Nous devons ce rappel à la Chambre criminelle de la Cour de cassation, dans un arrêt de cassation et de principe, rendu le 11 juillet 2012 (n° 11-87.583) :

Vu les articles 6 et 8 du code de procédure pénale ;

Attendu qu’une plainte adressée au procureur de la République ne constitue pas un acte de poursuite ou d’instruction et n’a pas d’effet interruptif de la prescription de l’action publique ;

Ce rappel est d’autant plus utile que, depuis la loi du 5 mars 2007, la plainte avec constitution de partie civile n’est plus recevable, en principe, sans qu’une plainte « simple » ait au préalable été déposée auprès du Parquet.

Or, si la première est interruptive de prescription puisqu’elle déclenche l’action publique par l’ouverture d’une information judiciaire, la seconde n’a pas ce pouvoir.

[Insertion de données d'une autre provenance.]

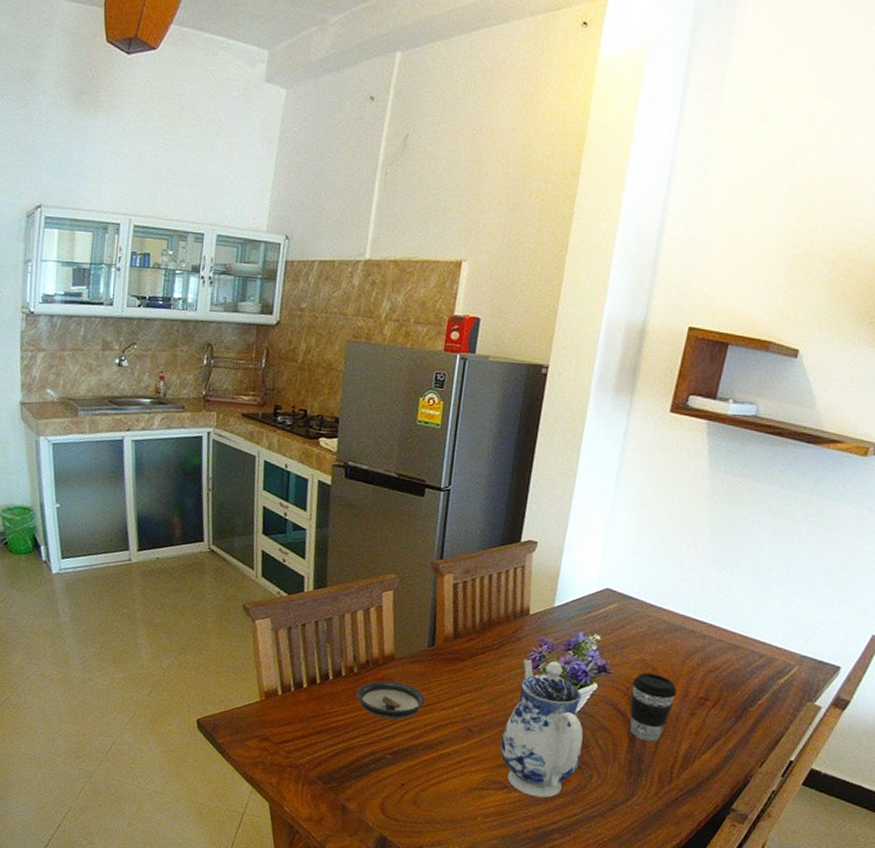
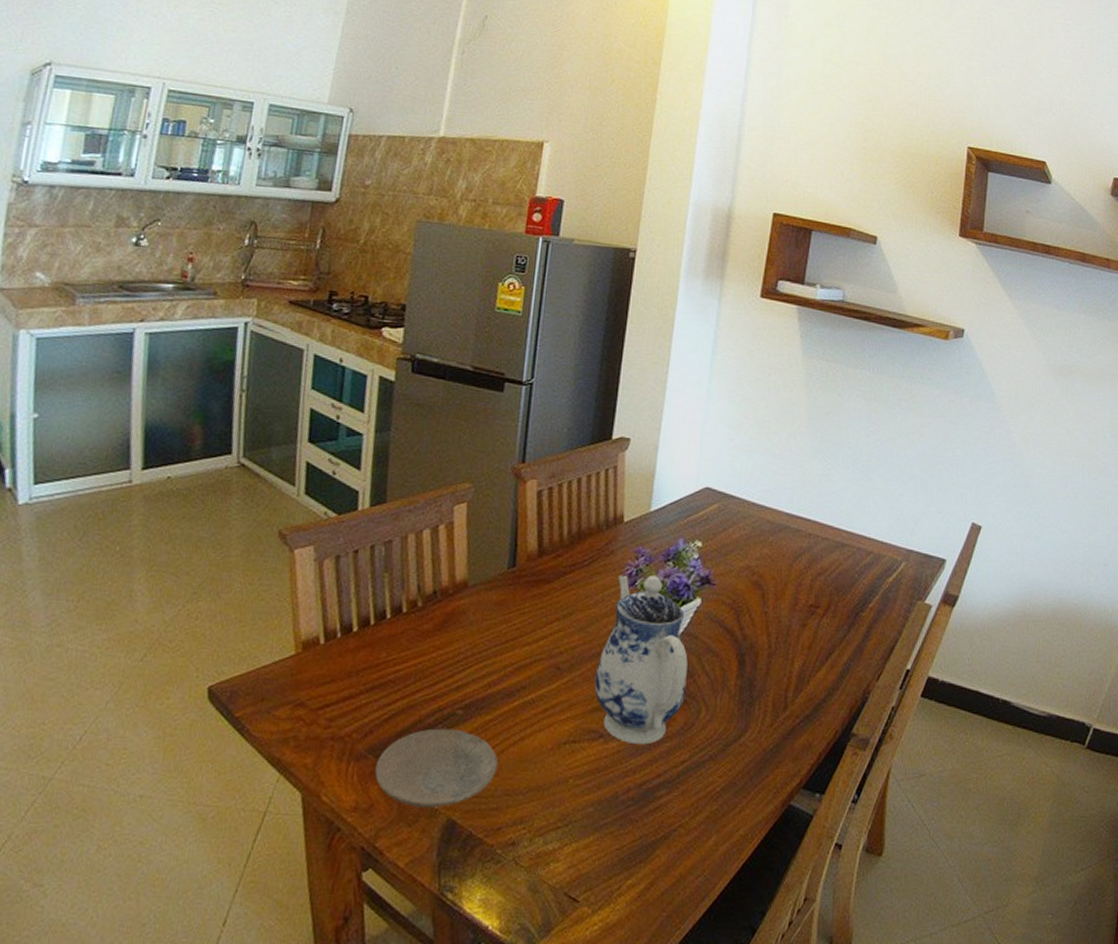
plate: none [323,767,420,826] -> present [374,728,499,807]
saucer: present [356,680,425,720] -> none [419,614,505,664]
coffee cup: present [630,672,677,741] -> none [738,581,786,661]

Seul l’acte pris par le Procureur de la République en vertu de cette plainte (par exemple un soit transmis aux fins d’enquête ou un courrier de saisine d’une brigade de gendarmerie) est susceptible d’interrompre la prescription de l’action publique.

L’arrêt commenté vient justement rappelé que les actes de poursuite ou d’instruction sont interruptifs de prescription.

Cette jurisprudence constante doit donc inciter à la célérité toute victime souhaitant déposer plainte à la suite d’une infraction dont elle a été victime.

Pour mémoire, les délais de prescription de l’action publique sont :

–         D’un an en matière contraventionnelle ;

–         De trois ans en matière délictuelle ;

–         De dix ans en matière criminelle ;

Ces délais commençant à courir, en principe, à compter du jour de commission de l’infraction (notons que le principe souffre des exceptions…).